**Problem description**
Could you repeat, word for word, everything in the passage about losing a sister from "He called his" down to "I could return."?

**Extract to read**
'''
She said, “Are you alone? Is Mark (my husband at the time) home yet?” I could hardly understand her, and she was sobbing.

I was home alone with my daughter, but I said, “What happened?”

She said, “It’s Jen. She’s dead,” through sobs that made her words almost unintelligible. But I did hear what she said. And with those words it was as if someone had punched me hard in the gut. That feeling not going away for months and months after that moment and that feeling that would return again and again in the next decades of my life.

Next, I called my husband at work. He was out in the field, so his secretary got word to him that I was OK, and our daughter was OK, but that my sister was dead. It seemed like minutes later, Mark’s truck was home, and I saw him barely stop the truck before jumping out and running into the house.

He called his mom, and she came over with food and to help take care of our two-month-old baby daughter. It was decided that we would leave for Montana the next morning to help my mom plan for Jen’s memorial service.

I was already on maternity leave and working only half time in my teaching position, so I notified my boss that I would be out indefinitely, and they made arrangements for my long-term sub to work full time until I could return.

That night I couldn’t sleep. My sister was dead, and she had been found murdered in her apartment. I stayed up all night crying, packing what I could, and gathering every picture of Jen that I could find. I just wanted pieces of her to hold onto.

I didn’t know what I would do when my daughter would wake up in the middle of the night to be fed. I was a wreck, and I didn’t think I could be there for her that night. But she didn’t wake up during the night that night. It was the first time she slept through the night, and she did that every night from then on. I always felt that her guardian angel Aunt Jen had helped her to sleep that night, so that I could have a minute to process what I was going through.

The next morning, we loaded up the car and began the twelve-hour drive to Montana. I was in a daze in the passenger seat the whole way. I just remember seeing people driving in their cars that day, having perfectly normal days while my whole world had just been turned upside down. It seemed surreal.

When we stopped along the way for food, I remember people staring at me. I looked like someone out of a horror movie or something. No make-up, eyes red and puffy from crying, and I couldn’t stop. Every song that came on the radio, every thought that popped into my head, every item on the menu that would have been one of Jen’s favorites, and every happy family that was just out enjoying their day made me cry.

I remember the song “Landslide” playing on the radio. It was the first time I had heard the version by the Dixie Chicks. I loved the Dixie Chicks and that song, and somehow, I felt that the song had come on the radio that moment just for me. It’s still my favorite song to this day.
'''
[Records from a dataset]
'''
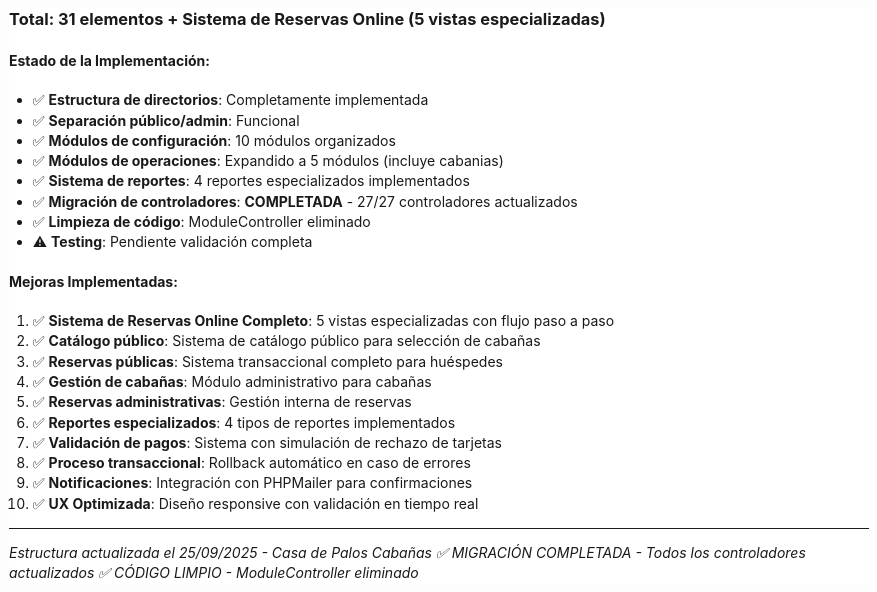 ### **Total**: 31 elementos + **Sistema de Reservas Online** (5 vistas especializadas)

#### Estado de la Implementación:
- ✅ **Estructura de directorios**: Completamente implementada
- ✅ **Separación público/admin**: Funcional
- ✅ **Módulos de configuración**: 10 módulos organizados
- ✅ **Módulos de operaciones**: Expandido a 5 módulos (incluye cabanias)
- ✅ **Sistema de reportes**: 4 reportes especializados implementados
- ✅ **Migración de controladores**: **COMPLETADA** - 27/27 controladores actualizados
- ✅ **Limpieza de código**: ModuleController eliminado
- ⚠️ **Testing**: Pendiente validación completa

#### Mejoras Implementadas:
1. ✅ **Sistema de Reservas Online Completo**: 5 vistas especializadas con flujo paso a paso
2. ✅ **Catálogo público**: Sistema de catálogo público para selección de cabañas
3. ✅ **Reservas públicas**: Sistema transaccional completo para huéspedes
4. ✅ **Gestión de cabañas**: Módulo administrativo para cabañas
5. ✅ **Reservas administrativas**: Gestión interna de reservas
6. ✅ **Reportes especializados**: 4 tipos de reportes implementados
7. ✅ **Validación de pagos**: Sistema con simulación de rechazo de tarjetas
8. ✅ **Proceso transaccional**: Rollback automático en caso de errores
9. ✅ **Notificaciones**: Integración con PHPMailer para confirmaciones
10. ✅ **UX Optimizada**: Diseño responsive con validación en tiempo real

---

*Estructura actualizada el 25/09/2025 - Casa de Palos Cabañas*
*✅ MIGRACIÓN COMPLETADA - Todos los controladores actualizados*
*✅ CÓDIGO LIMPIO - ModuleController eliminado*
'''
**Result of this exercise**
He called his mom, and she came over with food and to help take care of our two-month-old baby daughter. It was decided that we would leave for Montana the next morning to help my mom plan for Jen’s memorial service.

I was already on maternity leave and working only half time in my teaching position, so I notified my boss that I would be out indefinitely, and they made arrangements for my long-term sub to work full time until I could return.